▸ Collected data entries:
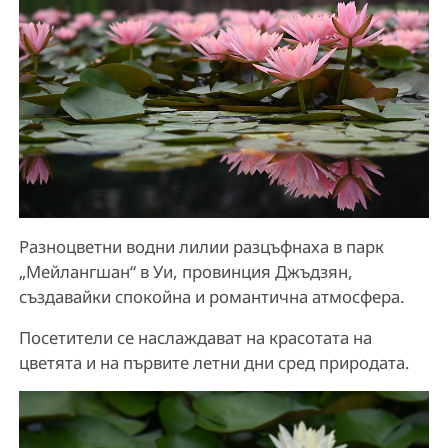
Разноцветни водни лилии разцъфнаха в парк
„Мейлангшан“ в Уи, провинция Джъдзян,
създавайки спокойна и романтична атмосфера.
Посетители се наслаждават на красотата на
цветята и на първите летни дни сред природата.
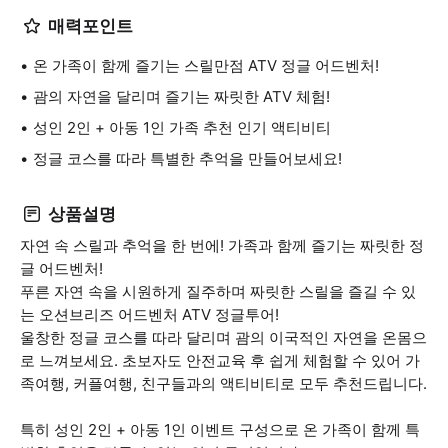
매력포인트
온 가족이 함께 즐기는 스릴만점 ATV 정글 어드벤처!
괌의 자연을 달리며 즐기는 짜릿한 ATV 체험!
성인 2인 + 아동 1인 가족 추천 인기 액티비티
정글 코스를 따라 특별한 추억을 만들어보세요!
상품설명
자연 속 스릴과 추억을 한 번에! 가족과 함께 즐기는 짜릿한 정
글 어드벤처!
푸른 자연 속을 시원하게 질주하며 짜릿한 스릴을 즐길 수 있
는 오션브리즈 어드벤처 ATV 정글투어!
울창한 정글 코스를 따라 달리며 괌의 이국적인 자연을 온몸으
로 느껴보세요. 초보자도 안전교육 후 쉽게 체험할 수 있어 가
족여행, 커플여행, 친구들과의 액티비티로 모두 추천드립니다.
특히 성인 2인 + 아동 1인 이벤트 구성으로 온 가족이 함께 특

...

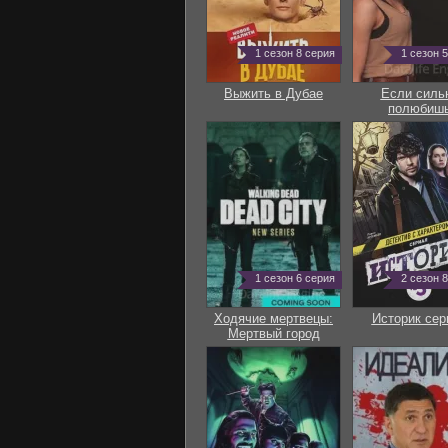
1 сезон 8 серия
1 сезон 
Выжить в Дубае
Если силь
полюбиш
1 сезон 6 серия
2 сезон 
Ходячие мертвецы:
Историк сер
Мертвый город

==

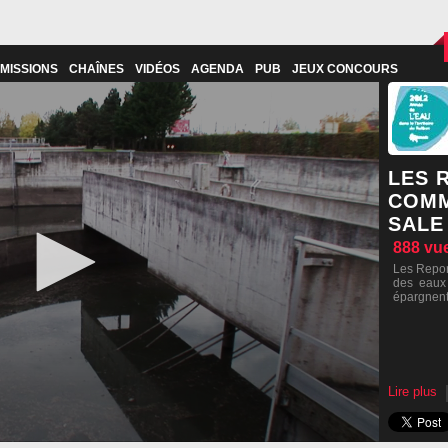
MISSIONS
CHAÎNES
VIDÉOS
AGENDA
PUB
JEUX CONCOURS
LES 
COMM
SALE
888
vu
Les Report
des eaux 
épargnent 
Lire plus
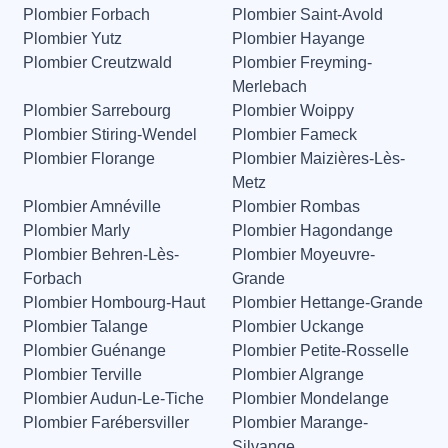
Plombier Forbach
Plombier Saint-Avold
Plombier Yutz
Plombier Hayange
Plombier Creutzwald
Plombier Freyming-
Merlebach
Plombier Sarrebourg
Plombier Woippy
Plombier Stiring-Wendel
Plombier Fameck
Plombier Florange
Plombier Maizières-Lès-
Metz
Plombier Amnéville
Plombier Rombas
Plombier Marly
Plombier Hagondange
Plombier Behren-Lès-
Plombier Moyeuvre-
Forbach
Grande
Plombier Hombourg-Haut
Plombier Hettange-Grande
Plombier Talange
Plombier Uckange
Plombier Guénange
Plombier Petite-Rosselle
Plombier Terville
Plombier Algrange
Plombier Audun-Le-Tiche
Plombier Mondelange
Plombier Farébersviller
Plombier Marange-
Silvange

▸ WHAT NEEDS TO BE DONE: Transcribe, word for word, the stretch of lines in the data above from the one with "Разноцветни водни лилии разцъфнаха в парк" through the one with "는 오션브리즈 어드벤처 ATV 정글투어!"; omit all pictures.

▸ RESULT OF THIS TASK:
Разноцветни водни лилии разцъфнаха в парк
„Мейлангшан“ в Уи, провинция Джъдзян,
създавайки спокойна и романтична атмосфера.
Посетители се наслаждават на красотата на
цветята и на първите летни дни сред природата.
매력포인트
온 가족이 함께 즐기는 스릴만점 ATV 정글 어드벤처!
괌의 자연을 달리며 즐기는 짜릿한 ATV 체험!
성인 2인 + 아동 1인 가족 추천 인기 액티비티
정글 코스를 따라 특별한 추억을 만들어보세요!
상품설명
자연 속 스릴과 추억을 한 번에! 가족과 함께 즐기는 짜릿한 정
글 어드벤처!
푸른 자연 속을 시원하게 질주하며 짜릿한 스릴을 즐길 수 있
는 오션브리즈 어드벤처 ATV 정글투어!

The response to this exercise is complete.